About half way down the run one cast landed particularly nicely right where I wanted it. You know how some casts just feel so perfect you almost know it‘s the winner. Fly landed and I gave it the mandatory 2 seconds to sink before starting that slow retrieve. Second pull and the fly line was ripped from my hands. Right hand raised the rod tip while the left one fumbled for the fly line. Hook set, explosion, screaming reel and big fish. This is what I love about sea trout fishing. After a long hard fight up and down the run and with good help from my father we managed to land the fish. It turned out to be a stunning bar of silver at 74 cm in length but a whopping 46 cm in girth. Not my longest but definitely my heaviest ever sea trout.
I now have pretty much all of September booked up on the Huseyjarkvisl River as well as seven days in April, four of which I fish myself. It is the trip I dream about all year and look forward to from the minute I drive away on the last day until I pull up to the lodge the following year. My September days I now use for my clients and we have pretty much all the spots booked up at least a year in advance. My biggest sea trout landed on the Huseyjarkvisl is an 82 cm hen fish caught in April 2011 but in April this year I lost a magnificent beast.
Fishing with an 8 weight fast action rod this fish got my completely beat. Never have I ever had runs this fast nor strong and never have I ever had anything as heavy on the end of my line. After 25 minutes of fighting it I made a mistake and the fish was gone. Now all I have to do is wait my time, endure the Icelandic winter and be ready for it in April 2013. We have unfinished business.
The future is bright for the Huseyjarkvisl River because it is highly unlikely the rules on the river will chance from now on. We are likely to see all fish caught in the river released safely to spawn, go back to sea, grow and come back even bigger for years to come. I hope someday I‘ll be able to take my children fishing there and show them the magic of sea trout fishing.

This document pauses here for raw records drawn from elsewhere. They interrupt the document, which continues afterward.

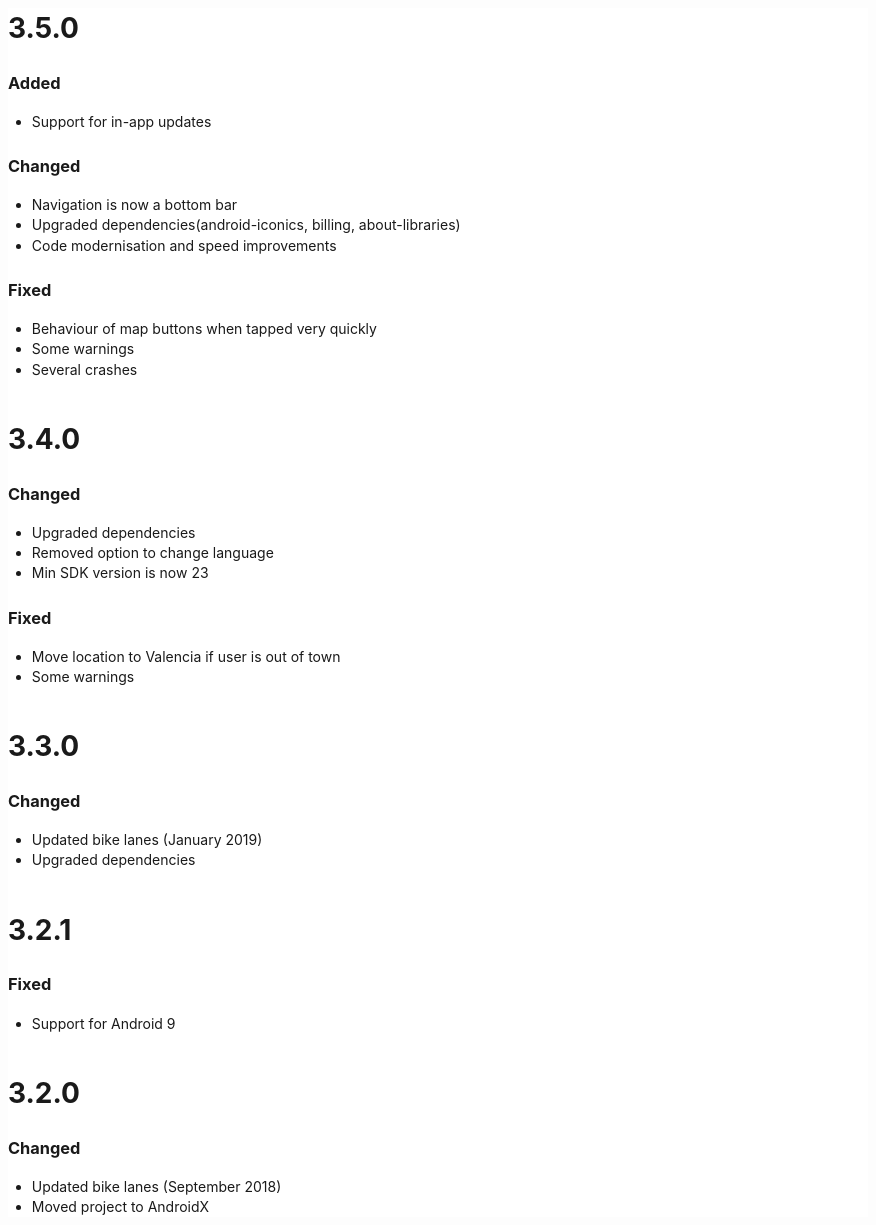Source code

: # 3.5.0

### Added

- Support for in-app updates

### Changed

- Navigation is now a bottom bar
- Upgraded dependencies(android-iconics, billing, about-libraries)
- Code modernisation and speed improvements

### Fixed

- Behaviour of map buttons when tapped very quickly
- Some warnings
- Several crashes

# 3.4.0

### Changed

- Upgraded dependencies
- Removed option to change language
- Min SDK version is now 23

### Fixed

- Move location to Valencia if user is out of town
- Some warnings

# 3.3.0

### Changed

- Updated bike lanes (January 2019)
- Upgraded dependencies

# 3.2.1

### Fixed

- Support for Android 9

# 3.2.0

### Changed
- Updated bike lanes (September 2018)
- Moved project to AndroidX
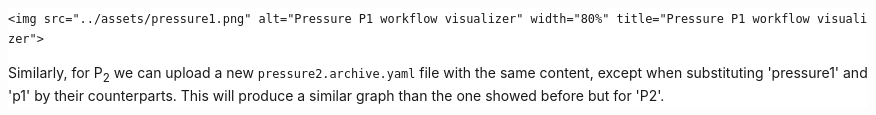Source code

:     <img src="../assets/pressure1.png" alt="Pressure P1 workflow visualizer" width="80%" title="Pressure P1 workflow visualizer">
</p>

Similarly, for P<sub>2</sub> we can upload a new `pressure2.archive.yaml` file with the same content, except when substituting 'pressure1' and 'p1' by their counterparts. This will produce a similar graph than the one showed before but for 'P2'.
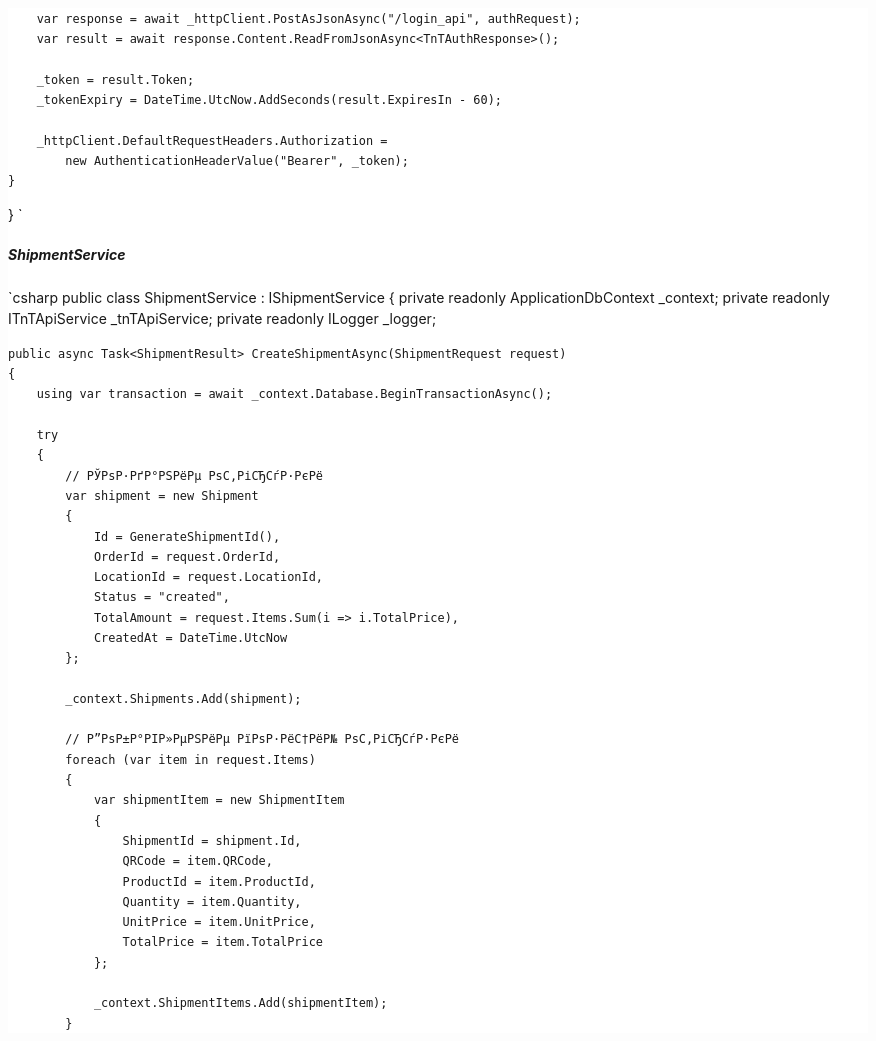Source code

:         var response = await _httpClient.PostAsJsonAsync("/login_api", authRequest);
        var result = await response.Content.ReadFromJsonAsync<TnTAuthResponse>();
        
        _token = result.Token;
        _tokenExpiry = DateTime.UtcNow.AddSeconds(result.ExpiresIn - 60);
        
        _httpClient.DefaultRequestHeaders.Authorization = 
            new AuthenticationHeaderValue("Bearer", _token);
    }
}
`

##### ShipmentService
`csharp
public class ShipmentService : IShipmentService
{
    private readonly ApplicationDbContext _context;
    private readonly ITnTApiService _tnTApiService;
    private readonly ILogger<ShipmentService> _logger;
    
    public async Task<ShipmentResult> CreateShipmentAsync(ShipmentRequest request)
    {
        using var transaction = await _context.Database.BeginTransactionAsync();
        
        try
        {
            // РЎРѕР·РґР°РЅРёРµ РѕС‚РіСЂСѓР·РєРё
            var shipment = new Shipment
            {
                Id = GenerateShipmentId(),
                OrderId = request.OrderId,
                LocationId = request.LocationId,
                Status = "created",
                TotalAmount = request.Items.Sum(i => i.TotalPrice),
                CreatedAt = DateTime.UtcNow
            };
            
            _context.Shipments.Add(shipment);
            
            // Р”РѕР±Р°РІР»РµРЅРёРµ РїРѕР·РёС†РёР№ РѕС‚РіСЂСѓР·РєРё
            foreach (var item in request.Items)
            {
                var shipmentItem = new ShipmentItem
                {
                    ShipmentId = shipment.Id,
                    QRCode = item.QRCode,
                    ProductId = item.ProductId,
                    Quantity = item.Quantity,
                    UnitPrice = item.UnitPrice,
                    TotalPrice = item.TotalPrice
                };
                
                _context.ShipmentItems.Add(shipmentItem);
            }
            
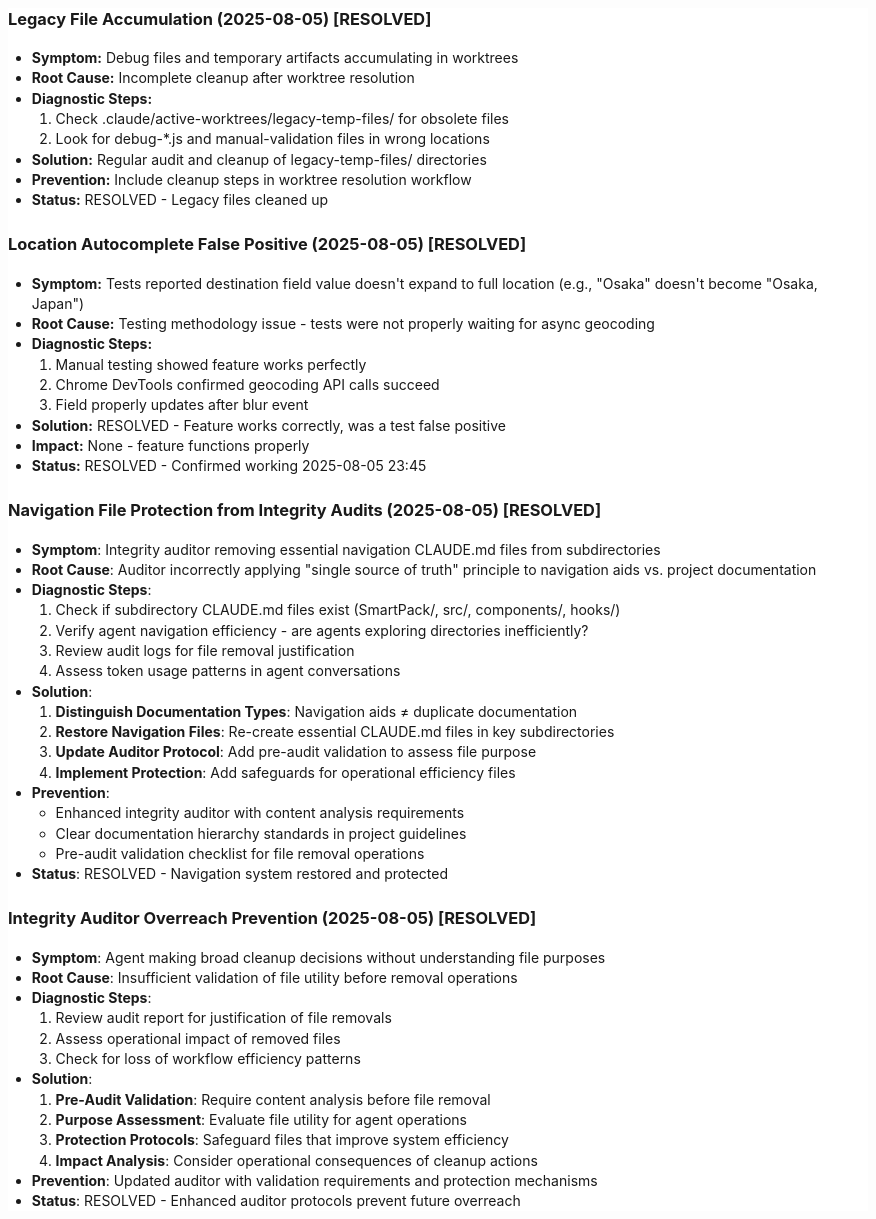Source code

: ### Legacy File Accumulation (2025-08-05) [RESOLVED]

- **Symptom:** Debug files and temporary artifacts accumulating in worktrees
- **Root Cause:** Incomplete cleanup after worktree resolution
- **Diagnostic Steps:**
  1. Check .claude/active-worktrees/legacy-temp-files/ for obsolete files
  2. Look for debug-*.js and manual-validation files in wrong locations
- **Solution:** Regular audit and cleanup of legacy-temp-files/ directories
- **Prevention:** Include cleanup steps in worktree resolution workflow
- **Status:** RESOLVED - Legacy files cleaned up

### Location Autocomplete False Positive (2025-08-05) [RESOLVED]

- **Symptom:** Tests reported destination field value doesn't expand to full location (e.g., "Osaka" doesn't become "Osaka, Japan")
- **Root Cause:** Testing methodology issue - tests were not properly waiting for async geocoding
- **Diagnostic Steps:**
  1. Manual testing showed feature works perfectly
  2. Chrome DevTools confirmed geocoding API calls succeed
  3. Field properly updates after blur event
- **Solution:** RESOLVED - Feature works correctly, was a test false positive
- **Impact:** None - feature functions properly
- **Status:** RESOLVED - Confirmed working 2025-08-05 23:45

### Navigation File Protection from Integrity Audits (2025-08-05) [RESOLVED]

- **Symptom**: Integrity auditor removing essential navigation CLAUDE.md files from subdirectories
- **Root Cause**: Auditor incorrectly applying "single source of truth" principle to navigation aids vs. project documentation
- **Diagnostic Steps**:
  1. Check if subdirectory CLAUDE.md files exist (SmartPack/, src/, components/, hooks/)
  2. Verify agent navigation efficiency - are agents exploring directories inefficiently?
  3. Review audit logs for file removal justification
  4. Assess token usage patterns in agent conversations
- **Solution**: 
  1. **Distinguish Documentation Types**: Navigation aids ≠ duplicate documentation
  2. **Restore Navigation Files**: Re-create essential CLAUDE.md files in key subdirectories
  3. **Update Auditor Protocol**: Add pre-audit validation to assess file purpose
  4. **Implement Protection**: Add safeguards for operational efficiency files
- **Prevention**:
  - Enhanced integrity auditor with content analysis requirements
  - Clear documentation hierarchy standards in project guidelines
  - Pre-audit validation checklist for file removal operations
- **Status**: RESOLVED - Navigation system restored and protected

### Integrity Auditor Overreach Prevention (2025-08-05) [RESOLVED]

- **Symptom**: Agent making broad cleanup decisions without understanding file purposes
- **Root Cause**: Insufficient validation of file utility before removal operations
- **Diagnostic Steps**:
  1. Review audit report for justification of file removals
  2. Assess operational impact of removed files
  3. Check for loss of workflow efficiency patterns
- **Solution**:
  1. **Pre-Audit Validation**: Require content analysis before file removal
  2. **Purpose Assessment**: Evaluate file utility for agent operations
  3. **Protection Protocols**: Safeguard files that improve system efficiency
  4. **Impact Analysis**: Consider operational consequences of cleanup actions
- **Prevention**: Updated auditor with validation requirements and protection mechanisms
- **Status**: RESOLVED - Enhanced auditor protocols prevent future overreach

I also hope that someday soon the managers of the other sea trout rivers in Iceland will wake up and change the rules of fishing there so more and more rivers in Iceland can reach their full potential for sea trout fishing. I hope more and more people will be able to experience what I have been fortunate enough to experience on the Huseyjarkvisl and can hardly be explained with words. That magic of sea trout fishing, those amazing animals that can be so unpredictable and fussy one day but then so aggressive and willing the next. I hope I get to spend my lifetime chasing these fish and try and understand them.